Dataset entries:

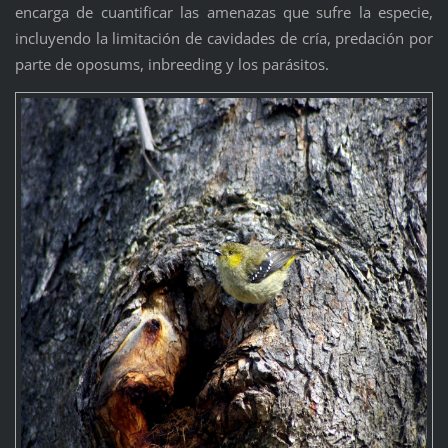
encarga de cuantificar las amenazas que sufre la especie,
incluyendo la limitación de cavidades de cría, predación por
parte de oposums, inbreeding y los parásitos.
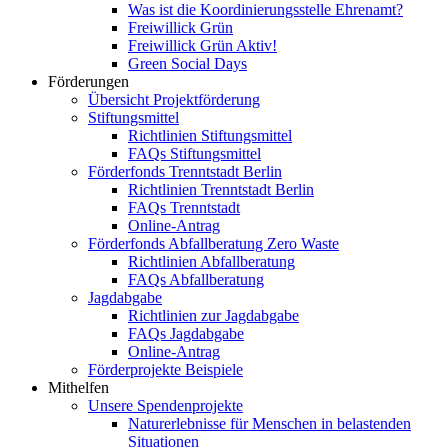
Was ist die Koordinierungsstelle Ehrenamt?
Freiwillick Grün
Freiwillick Grün Aktiv!
Green Social Days
Förderungen
Übersicht Projektförderung
Stiftungsmittel
Richtlinien Stiftungsmittel
FAQs Stiftungsmittel
Förderfonds Trenntstadt Berlin
Richtlinien Trenntstadt Berlin
FAQs Trenntstadt
Online-Antrag
Förderfonds Abfallberatung Zero Waste
Richtlinien Abfallberatung
FAQs Abfallberatung
Jagdabgabe
Richtlinien zur Jagdabgabe
FAQs Jagdabgabe
Online-Antrag
Förderprojekte Beispiele
Mithelfen
Unsere Spendenprojekte
Naturerlebnisse für Menschen in belastenden
Situationen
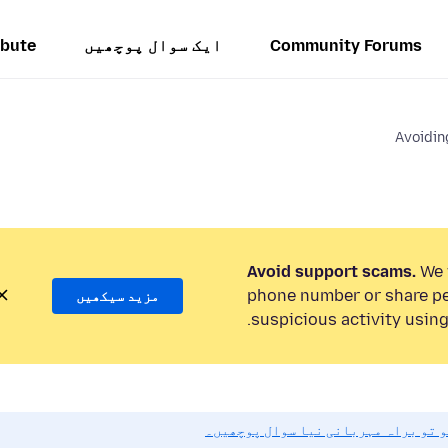
Community Forums
ایک سوال پوچھیں
ibute
Avoidin
Avoid support scams.
We w
phone number or share pe
مزید سیکھیں
suspicious activity using
و تو براہ مہربانی نیا سوال پوچھیں۔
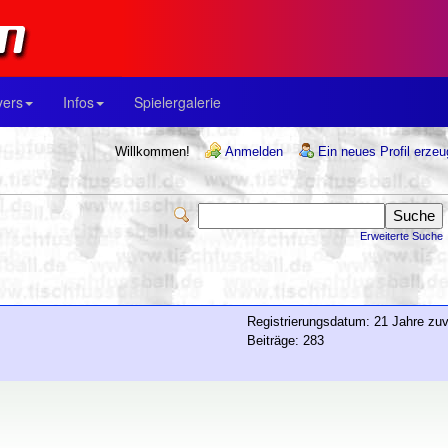
yers
Infos
Spielergalerie
Willkommen!
Anmelden
Ein neues Profil erze
Erweiterte Suche
Registrierungsdatum: 21 Jahre zuv
Beiträge: 283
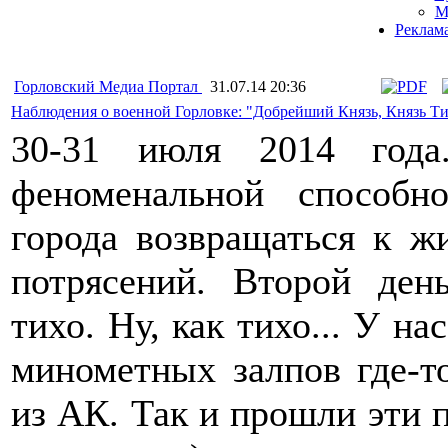
М
Реклам
Горловский Медиа Портал
31.07.14 20:36
Наблюдения о военной Горловке: "Добрейший Князь, Князь Ти
30-31 июля 2014 года
феноменальной способн
города возвращаться к ж
потрясений. Второй ден
тихо. Ну, как тихо... У на
минометных залпов где-т
из АК. Так и прошли эти п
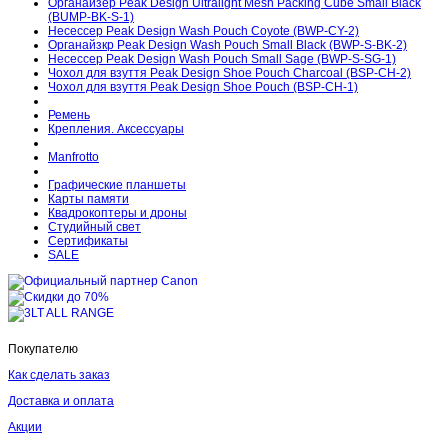
Органайзер Peak Design Ultralight Mesh Packing Cube Small Black
(BUMP-BK-S-1)
Несессер Peak Design Wash Pouch Coyote (BWP-CY-2)
Органайзкр Peak Design Wash Pouch Small Black (BWP-S-BK-2)
Несессер Peak Design Wash Pouch Small Sage (BWP-S-SG-1)
Чохол для взуття Peak Design Shoe Pouch Charcoal (BSP-CH-2)
Чохол для взуття Peak Design Shoe Pouch (BSP-CH-1)
Ремень
Крепления. Аксессуары
Manfrotto
Графические планшеты
Карты памяти
Квадрокоптеры и дроны
Студийный свет
Сертификаты
SALE
Покупателю
Как сделать заказ
Доставка и оплата
Акции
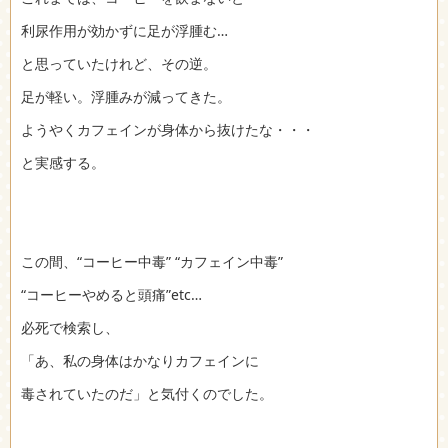
利尿作用が効かずに足が浮腫む…
と思っていたけれど、その逆。
足が軽い。浮腫みが減ってきた。
ようやくカフェインが身体から抜けたな・・・
と実感する。
この間、“コーヒー中毒” “カフェイン中毒”
“コーヒーやめると頭痛”etc…
必死で検索し、
「あ、私の身体はかなりカフェインに
毒されていたのだ」と気付くのでした。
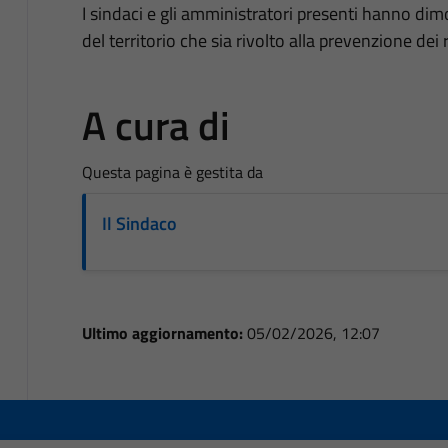
I sindaci e gli amministratori presenti hanno dim
del territorio che sia rivolto alla prevenzione dei re
A cura di
Questa pagina è gestita da
Il Sindaco
Ultimo aggiornamento:
05/02/2026, 12:07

Aim of the task. Using the records above, return word for word the lines that begin at the one containing "Situationen" and end at the one containing "Несессер Peak Design Wash Pouch Small", both of them included and no pictures.

Response below.
Situationen
Community Forums
ایک سوال پوچھیں
ibute
Avoidin
Avoid support scams.
We w
phone number or share pe
مزید سیکھیں
suspicious activity using
و تو براہ مہربانی نیا سوال پوچھیں۔
yers
Infos
Spielergalerie
Willkommen!
Anmelden
Ein neues Profil erze
Erweiterte Suche
Registrierungsdatum: 21 Jahre zuv
Beiträge: 283
М
Реклам
Горловский Медиа Портал
31.07.14 20:36
Наблюдения о военной Горловке: "Добрейший Князь, Князь Ти
30-31 июля 2014 года
феноменальной способн
города возвращаться к ж
потрясений. Второй ден
тихо. Ну, как тихо... У на
минометных залпов где-т
из АК. Так и прошли эти п
Органайзер Peak Design Ultralight Mesh Packing Cube Small Black
(BUMP-BK-S-1)
Несессер Peak Design Wash Pouch Coyote (BWP-CY-2)
Органайзкр Peak Design Wash Pouch Small Black (BWP-S-BK-2)
Несессер Peak Design Wash Pouch Small Sage (BWP-S-SG-1)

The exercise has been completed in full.